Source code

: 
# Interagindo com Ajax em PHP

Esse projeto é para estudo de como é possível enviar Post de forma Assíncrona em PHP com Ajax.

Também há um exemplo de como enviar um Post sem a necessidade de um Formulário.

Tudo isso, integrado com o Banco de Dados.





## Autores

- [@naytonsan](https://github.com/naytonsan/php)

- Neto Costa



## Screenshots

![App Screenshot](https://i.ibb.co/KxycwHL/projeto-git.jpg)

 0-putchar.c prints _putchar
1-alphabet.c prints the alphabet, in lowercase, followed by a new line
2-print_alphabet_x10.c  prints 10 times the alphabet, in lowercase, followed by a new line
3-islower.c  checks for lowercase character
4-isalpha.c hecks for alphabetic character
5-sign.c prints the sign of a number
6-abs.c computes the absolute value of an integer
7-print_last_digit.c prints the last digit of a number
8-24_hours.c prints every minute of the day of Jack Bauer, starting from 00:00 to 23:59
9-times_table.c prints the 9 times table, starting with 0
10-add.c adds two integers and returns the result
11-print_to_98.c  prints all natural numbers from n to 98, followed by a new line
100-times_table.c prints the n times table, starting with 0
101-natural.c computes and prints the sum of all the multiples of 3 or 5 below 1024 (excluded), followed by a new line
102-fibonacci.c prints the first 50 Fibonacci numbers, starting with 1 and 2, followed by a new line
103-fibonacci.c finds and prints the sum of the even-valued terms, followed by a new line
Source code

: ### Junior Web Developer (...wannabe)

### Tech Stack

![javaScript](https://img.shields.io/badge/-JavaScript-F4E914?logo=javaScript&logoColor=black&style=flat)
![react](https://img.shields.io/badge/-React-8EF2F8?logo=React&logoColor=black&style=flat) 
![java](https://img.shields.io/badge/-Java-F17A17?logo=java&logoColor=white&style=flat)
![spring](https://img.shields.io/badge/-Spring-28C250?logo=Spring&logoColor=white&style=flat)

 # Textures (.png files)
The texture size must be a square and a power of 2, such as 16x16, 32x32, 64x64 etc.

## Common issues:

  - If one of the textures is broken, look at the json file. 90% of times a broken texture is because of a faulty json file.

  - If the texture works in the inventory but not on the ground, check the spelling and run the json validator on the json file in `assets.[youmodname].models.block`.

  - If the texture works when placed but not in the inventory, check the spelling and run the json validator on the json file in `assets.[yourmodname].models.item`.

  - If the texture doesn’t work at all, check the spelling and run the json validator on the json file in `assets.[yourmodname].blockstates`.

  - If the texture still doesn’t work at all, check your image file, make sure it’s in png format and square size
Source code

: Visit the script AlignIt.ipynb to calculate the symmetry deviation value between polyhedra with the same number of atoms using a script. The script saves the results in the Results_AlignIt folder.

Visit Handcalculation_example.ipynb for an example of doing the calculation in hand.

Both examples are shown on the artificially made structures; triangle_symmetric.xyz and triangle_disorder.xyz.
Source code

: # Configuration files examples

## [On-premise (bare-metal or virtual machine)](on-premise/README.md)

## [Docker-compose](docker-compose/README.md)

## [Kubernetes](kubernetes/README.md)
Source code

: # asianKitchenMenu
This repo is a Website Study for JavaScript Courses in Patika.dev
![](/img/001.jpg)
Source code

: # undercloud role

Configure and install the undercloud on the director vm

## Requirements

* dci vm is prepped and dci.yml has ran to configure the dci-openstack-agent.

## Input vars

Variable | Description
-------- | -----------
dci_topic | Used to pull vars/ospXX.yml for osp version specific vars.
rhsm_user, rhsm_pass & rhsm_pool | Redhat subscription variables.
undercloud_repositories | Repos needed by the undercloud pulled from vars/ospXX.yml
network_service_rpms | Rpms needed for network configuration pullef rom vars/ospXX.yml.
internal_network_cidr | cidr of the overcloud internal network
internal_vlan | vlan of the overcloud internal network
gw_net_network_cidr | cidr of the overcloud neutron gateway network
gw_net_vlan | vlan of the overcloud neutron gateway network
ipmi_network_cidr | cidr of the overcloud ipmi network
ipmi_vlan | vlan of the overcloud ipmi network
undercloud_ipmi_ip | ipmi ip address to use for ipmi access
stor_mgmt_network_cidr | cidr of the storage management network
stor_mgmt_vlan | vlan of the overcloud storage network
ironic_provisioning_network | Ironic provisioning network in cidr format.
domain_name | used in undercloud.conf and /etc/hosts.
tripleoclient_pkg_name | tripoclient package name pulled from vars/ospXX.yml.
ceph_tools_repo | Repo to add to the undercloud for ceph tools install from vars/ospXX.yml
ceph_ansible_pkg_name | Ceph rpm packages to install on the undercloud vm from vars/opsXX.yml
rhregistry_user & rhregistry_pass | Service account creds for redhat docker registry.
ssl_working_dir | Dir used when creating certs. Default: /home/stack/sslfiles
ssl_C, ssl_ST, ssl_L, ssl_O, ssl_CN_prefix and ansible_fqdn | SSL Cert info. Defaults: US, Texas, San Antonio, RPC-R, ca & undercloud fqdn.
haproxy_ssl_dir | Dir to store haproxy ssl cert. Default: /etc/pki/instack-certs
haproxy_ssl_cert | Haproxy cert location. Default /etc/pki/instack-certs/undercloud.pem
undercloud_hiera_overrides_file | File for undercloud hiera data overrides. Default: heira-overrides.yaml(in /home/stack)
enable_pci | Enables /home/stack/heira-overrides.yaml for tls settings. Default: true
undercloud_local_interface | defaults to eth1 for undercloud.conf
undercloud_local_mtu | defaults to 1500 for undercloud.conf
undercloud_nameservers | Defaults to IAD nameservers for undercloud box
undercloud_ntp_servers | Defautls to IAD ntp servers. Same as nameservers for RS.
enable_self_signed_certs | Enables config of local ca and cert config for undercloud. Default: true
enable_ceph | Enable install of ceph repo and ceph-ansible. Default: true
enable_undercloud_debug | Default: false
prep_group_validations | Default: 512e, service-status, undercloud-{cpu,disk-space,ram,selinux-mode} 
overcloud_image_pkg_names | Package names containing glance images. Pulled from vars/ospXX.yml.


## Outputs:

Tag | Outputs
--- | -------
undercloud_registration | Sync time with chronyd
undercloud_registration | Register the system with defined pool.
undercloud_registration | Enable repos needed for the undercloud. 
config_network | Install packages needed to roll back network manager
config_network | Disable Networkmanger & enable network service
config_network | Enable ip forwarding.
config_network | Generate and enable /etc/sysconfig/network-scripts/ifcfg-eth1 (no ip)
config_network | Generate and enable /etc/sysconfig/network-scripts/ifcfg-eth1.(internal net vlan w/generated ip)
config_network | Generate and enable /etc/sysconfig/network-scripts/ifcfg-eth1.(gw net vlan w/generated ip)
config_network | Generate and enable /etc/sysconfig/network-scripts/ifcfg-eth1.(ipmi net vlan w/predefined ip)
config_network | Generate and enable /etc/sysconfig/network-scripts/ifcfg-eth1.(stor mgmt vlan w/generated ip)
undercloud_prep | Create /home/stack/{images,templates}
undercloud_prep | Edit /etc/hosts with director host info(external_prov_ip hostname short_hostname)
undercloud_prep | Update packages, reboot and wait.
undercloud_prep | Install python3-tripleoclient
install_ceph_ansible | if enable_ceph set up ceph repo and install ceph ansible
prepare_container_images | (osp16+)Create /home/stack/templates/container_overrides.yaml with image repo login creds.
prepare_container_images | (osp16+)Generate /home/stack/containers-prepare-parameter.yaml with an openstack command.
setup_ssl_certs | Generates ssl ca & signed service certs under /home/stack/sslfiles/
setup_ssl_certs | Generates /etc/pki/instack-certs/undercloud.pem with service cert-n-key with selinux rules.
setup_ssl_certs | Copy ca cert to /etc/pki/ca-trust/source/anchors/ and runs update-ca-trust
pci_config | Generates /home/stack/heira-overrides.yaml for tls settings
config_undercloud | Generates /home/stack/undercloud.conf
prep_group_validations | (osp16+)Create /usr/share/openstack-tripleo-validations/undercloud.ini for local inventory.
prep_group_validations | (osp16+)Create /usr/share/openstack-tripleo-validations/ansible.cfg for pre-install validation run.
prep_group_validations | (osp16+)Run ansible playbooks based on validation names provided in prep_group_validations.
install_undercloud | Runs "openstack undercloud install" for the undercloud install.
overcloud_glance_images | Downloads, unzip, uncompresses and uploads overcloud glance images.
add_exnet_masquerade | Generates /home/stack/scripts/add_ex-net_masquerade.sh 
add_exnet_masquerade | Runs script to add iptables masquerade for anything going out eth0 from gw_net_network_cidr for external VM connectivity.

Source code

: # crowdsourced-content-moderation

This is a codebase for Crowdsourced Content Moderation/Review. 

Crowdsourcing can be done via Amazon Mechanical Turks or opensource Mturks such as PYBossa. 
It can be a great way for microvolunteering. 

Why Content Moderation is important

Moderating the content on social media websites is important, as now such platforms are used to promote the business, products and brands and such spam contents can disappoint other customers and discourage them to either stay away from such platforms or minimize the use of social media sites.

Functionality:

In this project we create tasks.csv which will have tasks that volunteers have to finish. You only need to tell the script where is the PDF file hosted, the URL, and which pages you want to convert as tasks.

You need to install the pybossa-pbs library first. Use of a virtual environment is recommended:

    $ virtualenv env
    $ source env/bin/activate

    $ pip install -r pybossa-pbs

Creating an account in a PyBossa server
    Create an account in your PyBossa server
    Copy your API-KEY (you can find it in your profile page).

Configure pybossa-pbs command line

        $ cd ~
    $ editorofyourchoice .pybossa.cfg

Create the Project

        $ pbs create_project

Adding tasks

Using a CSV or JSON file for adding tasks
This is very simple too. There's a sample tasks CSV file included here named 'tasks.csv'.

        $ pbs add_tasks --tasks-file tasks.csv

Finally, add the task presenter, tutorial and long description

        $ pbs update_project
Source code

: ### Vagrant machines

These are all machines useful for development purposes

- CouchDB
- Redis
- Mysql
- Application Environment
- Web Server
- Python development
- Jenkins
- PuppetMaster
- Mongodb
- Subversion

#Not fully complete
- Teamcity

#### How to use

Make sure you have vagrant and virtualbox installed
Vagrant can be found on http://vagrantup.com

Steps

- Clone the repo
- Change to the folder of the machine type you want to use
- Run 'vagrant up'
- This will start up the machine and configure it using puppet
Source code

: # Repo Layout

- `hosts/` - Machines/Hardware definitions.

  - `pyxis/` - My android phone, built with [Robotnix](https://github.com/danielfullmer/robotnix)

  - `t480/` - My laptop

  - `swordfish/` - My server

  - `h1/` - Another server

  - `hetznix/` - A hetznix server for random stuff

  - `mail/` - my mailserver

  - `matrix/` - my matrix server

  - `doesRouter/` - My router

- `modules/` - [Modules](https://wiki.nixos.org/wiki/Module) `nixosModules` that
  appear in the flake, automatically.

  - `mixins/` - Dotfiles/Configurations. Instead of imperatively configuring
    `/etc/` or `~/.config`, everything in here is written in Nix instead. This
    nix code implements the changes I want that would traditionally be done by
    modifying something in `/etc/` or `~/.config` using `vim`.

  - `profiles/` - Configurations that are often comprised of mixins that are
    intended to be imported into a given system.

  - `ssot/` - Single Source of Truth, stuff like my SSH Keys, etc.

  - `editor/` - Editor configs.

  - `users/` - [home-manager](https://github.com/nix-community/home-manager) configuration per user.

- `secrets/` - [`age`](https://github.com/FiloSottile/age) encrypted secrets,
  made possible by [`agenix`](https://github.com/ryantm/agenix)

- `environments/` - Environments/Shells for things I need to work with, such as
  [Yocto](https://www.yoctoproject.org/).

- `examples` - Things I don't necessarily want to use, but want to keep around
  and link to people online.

════════════════

Both end lines included, restate word for word the lines above from the line with "Using a CSV or JSON file for adding tasks" to the line with "Make sure you", and nothing else.

### THE COMPLETED TASK:
Using a CSV or JSON file for adding tasks
This is very simple too. There's a sample tasks CSV file included here named 'tasks.csv'.

        $ pbs add_tasks --tasks-file tasks.csv

Finally, add the task presenter, tutorial and long description

        $ pbs update_project
Source code

: ### Vagrant machines

These are all machines useful for development purposes

- CouchDB
- Redis
- Mysql
- Application Environment
- Web Server
- Python development
- Jenkins
- PuppetMaster
- Mongodb
- Subversion

#Not fully complete
- Teamcity

#### How to use

Make sure you have vagrant and virtualbox installed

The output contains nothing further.